Vladimir Darchiashvili

Vladimir "Lado" Darchiashvili (Georgian: ვლადიმერ [ლადო] დარჩიაშვილი) (1872 – May 7, 1916) was a Georgian journalist and politician involved with the social democratic movement early in the 1900s.

Darchiashvili was born in the eastern province of Kakheti, then under the Russian rule. He received his early education at the Tiflis theological seminary from where he was expelled for reading prohibited literature. From 1898 to 1905 he studied at Paris and Brussels. Returning to Georgia, Darchiashvili wrote for local opposition press and emerged as the leader of the right-leaning social-democrats.
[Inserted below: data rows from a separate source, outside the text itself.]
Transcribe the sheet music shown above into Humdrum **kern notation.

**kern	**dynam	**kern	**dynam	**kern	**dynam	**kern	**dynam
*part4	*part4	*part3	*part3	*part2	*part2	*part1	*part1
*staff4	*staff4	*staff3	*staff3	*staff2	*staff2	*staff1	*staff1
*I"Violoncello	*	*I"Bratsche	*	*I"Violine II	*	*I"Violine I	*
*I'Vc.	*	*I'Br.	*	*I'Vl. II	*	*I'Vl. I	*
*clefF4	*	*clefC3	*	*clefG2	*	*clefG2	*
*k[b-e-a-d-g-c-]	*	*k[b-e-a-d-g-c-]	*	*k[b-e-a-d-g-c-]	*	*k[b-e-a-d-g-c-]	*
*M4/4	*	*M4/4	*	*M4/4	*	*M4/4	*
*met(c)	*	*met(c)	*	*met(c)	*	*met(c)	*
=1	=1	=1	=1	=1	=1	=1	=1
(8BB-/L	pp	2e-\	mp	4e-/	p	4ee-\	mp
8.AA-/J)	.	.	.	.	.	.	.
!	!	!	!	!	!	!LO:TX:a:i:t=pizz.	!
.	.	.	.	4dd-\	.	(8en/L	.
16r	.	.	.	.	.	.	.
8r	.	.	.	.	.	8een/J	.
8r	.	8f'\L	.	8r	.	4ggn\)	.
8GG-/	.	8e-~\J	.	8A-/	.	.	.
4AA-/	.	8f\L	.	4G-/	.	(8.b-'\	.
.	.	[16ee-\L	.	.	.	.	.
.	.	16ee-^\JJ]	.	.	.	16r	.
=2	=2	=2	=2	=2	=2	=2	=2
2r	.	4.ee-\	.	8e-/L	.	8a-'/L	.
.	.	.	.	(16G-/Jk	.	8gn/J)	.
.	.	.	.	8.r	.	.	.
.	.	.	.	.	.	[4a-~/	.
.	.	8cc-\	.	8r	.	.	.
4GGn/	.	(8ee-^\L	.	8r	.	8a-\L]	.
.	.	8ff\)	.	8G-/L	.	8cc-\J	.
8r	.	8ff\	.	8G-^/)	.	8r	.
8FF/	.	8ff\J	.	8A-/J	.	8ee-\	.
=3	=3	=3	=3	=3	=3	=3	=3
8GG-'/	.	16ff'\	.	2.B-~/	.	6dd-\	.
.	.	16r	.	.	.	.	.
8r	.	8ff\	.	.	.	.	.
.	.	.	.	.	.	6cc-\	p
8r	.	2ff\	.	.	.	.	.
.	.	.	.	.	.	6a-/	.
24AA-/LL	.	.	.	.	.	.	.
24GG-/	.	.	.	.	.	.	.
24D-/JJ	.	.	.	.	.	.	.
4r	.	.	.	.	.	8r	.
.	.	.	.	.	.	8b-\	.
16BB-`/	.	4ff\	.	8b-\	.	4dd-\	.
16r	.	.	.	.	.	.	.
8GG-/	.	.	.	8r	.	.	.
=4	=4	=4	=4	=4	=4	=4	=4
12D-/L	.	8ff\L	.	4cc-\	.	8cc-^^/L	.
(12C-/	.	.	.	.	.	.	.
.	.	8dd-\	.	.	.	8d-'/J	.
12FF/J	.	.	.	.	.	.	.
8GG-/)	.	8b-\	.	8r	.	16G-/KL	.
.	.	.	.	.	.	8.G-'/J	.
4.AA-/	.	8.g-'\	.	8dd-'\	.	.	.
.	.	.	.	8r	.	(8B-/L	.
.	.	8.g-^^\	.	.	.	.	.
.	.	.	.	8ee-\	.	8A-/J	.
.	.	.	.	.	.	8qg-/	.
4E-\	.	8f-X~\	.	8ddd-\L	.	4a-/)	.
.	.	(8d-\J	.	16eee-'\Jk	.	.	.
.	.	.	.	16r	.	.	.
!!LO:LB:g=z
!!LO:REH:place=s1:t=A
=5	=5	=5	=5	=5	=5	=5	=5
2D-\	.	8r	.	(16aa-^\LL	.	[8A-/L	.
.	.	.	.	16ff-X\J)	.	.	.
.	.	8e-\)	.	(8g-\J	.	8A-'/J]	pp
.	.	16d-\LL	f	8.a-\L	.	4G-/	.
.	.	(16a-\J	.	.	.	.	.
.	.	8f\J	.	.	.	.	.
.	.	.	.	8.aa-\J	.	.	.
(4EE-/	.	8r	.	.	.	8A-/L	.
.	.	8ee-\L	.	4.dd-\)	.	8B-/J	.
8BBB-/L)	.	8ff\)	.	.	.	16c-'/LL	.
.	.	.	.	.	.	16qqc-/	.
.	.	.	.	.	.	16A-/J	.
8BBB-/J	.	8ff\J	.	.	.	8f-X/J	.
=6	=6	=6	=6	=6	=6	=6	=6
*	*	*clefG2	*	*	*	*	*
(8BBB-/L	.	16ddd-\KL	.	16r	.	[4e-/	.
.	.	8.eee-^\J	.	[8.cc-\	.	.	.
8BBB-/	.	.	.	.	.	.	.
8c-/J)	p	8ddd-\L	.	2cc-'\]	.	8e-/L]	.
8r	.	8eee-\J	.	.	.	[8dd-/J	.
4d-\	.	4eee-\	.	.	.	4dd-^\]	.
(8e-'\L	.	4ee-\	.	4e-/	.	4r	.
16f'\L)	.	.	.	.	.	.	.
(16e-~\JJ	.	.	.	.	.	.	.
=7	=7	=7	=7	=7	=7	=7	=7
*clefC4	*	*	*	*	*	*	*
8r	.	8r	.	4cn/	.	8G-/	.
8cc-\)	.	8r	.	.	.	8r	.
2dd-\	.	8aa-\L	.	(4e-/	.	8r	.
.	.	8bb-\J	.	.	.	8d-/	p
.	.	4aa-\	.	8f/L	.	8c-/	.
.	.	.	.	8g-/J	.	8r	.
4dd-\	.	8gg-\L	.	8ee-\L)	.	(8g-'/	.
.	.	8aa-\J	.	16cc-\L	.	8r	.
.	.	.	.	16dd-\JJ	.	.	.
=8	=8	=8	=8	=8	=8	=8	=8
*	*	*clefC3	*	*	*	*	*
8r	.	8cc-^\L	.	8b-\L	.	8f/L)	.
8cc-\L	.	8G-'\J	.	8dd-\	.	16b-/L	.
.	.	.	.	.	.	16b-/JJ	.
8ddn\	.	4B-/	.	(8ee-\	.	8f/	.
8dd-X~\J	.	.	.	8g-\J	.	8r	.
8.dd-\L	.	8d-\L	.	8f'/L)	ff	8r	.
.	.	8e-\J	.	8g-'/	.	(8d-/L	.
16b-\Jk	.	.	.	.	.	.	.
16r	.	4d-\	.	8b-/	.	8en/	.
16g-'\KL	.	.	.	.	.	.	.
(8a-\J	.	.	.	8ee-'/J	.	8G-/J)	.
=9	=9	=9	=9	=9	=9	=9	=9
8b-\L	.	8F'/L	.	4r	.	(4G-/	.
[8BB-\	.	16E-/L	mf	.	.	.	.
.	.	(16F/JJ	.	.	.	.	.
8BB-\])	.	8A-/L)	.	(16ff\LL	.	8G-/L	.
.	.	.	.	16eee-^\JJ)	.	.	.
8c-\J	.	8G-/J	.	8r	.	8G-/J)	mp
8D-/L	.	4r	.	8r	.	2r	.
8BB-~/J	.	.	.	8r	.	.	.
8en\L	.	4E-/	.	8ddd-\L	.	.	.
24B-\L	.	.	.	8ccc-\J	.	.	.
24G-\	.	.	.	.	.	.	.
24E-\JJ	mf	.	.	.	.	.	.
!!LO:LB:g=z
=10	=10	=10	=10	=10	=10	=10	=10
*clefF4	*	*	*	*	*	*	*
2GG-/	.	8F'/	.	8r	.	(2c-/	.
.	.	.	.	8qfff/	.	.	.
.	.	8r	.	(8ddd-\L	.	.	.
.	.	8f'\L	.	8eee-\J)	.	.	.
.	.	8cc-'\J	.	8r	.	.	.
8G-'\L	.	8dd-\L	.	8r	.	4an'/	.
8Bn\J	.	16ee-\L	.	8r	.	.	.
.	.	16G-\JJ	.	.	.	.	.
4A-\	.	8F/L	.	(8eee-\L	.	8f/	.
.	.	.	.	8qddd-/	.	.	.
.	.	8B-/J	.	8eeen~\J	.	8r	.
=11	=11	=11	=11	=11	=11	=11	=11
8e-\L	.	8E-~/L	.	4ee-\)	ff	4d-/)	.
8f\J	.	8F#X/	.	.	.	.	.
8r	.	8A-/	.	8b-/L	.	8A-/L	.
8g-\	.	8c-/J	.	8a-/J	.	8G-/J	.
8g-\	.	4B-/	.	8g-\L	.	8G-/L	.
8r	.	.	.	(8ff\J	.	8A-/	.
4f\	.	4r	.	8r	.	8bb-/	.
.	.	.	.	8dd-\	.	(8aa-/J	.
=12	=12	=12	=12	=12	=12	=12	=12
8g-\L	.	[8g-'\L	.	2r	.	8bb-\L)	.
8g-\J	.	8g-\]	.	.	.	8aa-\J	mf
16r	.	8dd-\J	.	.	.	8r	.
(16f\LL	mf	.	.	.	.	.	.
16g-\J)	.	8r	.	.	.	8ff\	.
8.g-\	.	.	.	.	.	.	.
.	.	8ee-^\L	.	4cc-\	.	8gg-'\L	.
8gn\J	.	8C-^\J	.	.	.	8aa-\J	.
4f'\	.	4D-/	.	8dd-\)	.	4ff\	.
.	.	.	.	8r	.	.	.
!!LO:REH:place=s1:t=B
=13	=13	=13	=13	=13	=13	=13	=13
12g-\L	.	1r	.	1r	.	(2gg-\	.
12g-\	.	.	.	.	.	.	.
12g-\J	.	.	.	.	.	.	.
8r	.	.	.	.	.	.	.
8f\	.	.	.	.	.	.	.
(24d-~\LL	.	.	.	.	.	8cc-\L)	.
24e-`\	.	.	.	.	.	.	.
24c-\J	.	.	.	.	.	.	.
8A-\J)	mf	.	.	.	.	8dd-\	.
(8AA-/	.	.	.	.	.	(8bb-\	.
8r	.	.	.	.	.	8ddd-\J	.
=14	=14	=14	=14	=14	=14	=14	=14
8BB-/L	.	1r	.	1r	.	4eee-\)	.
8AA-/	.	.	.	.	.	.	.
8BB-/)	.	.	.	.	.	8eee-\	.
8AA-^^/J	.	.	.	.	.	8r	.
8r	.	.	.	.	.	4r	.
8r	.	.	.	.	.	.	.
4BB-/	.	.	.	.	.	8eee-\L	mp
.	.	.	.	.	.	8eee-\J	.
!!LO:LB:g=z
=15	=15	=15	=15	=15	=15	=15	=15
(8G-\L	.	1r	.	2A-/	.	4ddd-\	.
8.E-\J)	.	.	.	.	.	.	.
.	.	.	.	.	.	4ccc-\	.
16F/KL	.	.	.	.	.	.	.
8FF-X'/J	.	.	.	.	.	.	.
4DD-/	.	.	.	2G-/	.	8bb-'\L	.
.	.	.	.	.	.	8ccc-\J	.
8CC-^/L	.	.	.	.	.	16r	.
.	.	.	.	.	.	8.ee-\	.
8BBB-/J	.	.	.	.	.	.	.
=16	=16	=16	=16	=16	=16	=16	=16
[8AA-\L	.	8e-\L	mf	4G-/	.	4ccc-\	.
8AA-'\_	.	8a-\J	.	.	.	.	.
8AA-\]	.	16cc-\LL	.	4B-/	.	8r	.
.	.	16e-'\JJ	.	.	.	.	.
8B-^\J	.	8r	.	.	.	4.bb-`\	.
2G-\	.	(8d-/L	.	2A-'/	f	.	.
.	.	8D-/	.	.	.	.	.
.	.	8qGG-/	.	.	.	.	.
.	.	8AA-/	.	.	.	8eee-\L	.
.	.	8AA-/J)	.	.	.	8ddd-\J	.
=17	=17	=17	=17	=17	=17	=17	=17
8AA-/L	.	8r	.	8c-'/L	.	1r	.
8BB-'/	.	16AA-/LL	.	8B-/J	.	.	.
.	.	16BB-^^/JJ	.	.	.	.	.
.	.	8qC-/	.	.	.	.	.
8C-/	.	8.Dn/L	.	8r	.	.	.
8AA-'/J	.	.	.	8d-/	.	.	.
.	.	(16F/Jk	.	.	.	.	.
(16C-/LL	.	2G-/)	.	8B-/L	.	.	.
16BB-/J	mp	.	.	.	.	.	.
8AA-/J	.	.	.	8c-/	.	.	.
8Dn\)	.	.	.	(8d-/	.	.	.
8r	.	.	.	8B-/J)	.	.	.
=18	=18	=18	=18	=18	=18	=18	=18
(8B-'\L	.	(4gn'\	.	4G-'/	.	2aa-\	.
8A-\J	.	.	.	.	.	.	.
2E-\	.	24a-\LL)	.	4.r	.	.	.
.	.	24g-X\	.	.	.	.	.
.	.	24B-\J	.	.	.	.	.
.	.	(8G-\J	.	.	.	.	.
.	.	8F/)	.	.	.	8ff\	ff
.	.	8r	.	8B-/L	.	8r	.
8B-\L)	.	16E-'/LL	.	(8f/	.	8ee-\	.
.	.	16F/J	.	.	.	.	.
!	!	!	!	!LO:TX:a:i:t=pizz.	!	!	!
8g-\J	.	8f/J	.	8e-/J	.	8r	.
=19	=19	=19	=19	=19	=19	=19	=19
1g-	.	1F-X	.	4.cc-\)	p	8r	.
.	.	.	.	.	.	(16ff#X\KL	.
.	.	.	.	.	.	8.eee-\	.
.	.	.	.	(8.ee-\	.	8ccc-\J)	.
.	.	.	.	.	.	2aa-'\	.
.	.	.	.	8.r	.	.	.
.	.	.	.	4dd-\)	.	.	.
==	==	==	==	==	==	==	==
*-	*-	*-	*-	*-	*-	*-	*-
On the pages of his newspapers, alioni (Dawn) and chveni kvali (Our Furrow) established in 1908, he criticized Georgian social democracy’s subservience to the Russian Social Democratic Labour Party (RSDLP) on the national question and demanded, like the rival Social-Federalist Party, national autonomy for Georgia within a cantonal system in the Caucasus, though remaining orthodox Menshevik on all other questions.[1] He went to Germany in 1914, but was interned by the German authorities during World War I and died in captivity.

References

  1. Stephen F. Jones (2005), Socialism in Georgian Colors: The European Road to Social Democracy, 1883-1917, p. 230. Harvard University Press, ISBN 0-674-01902-4.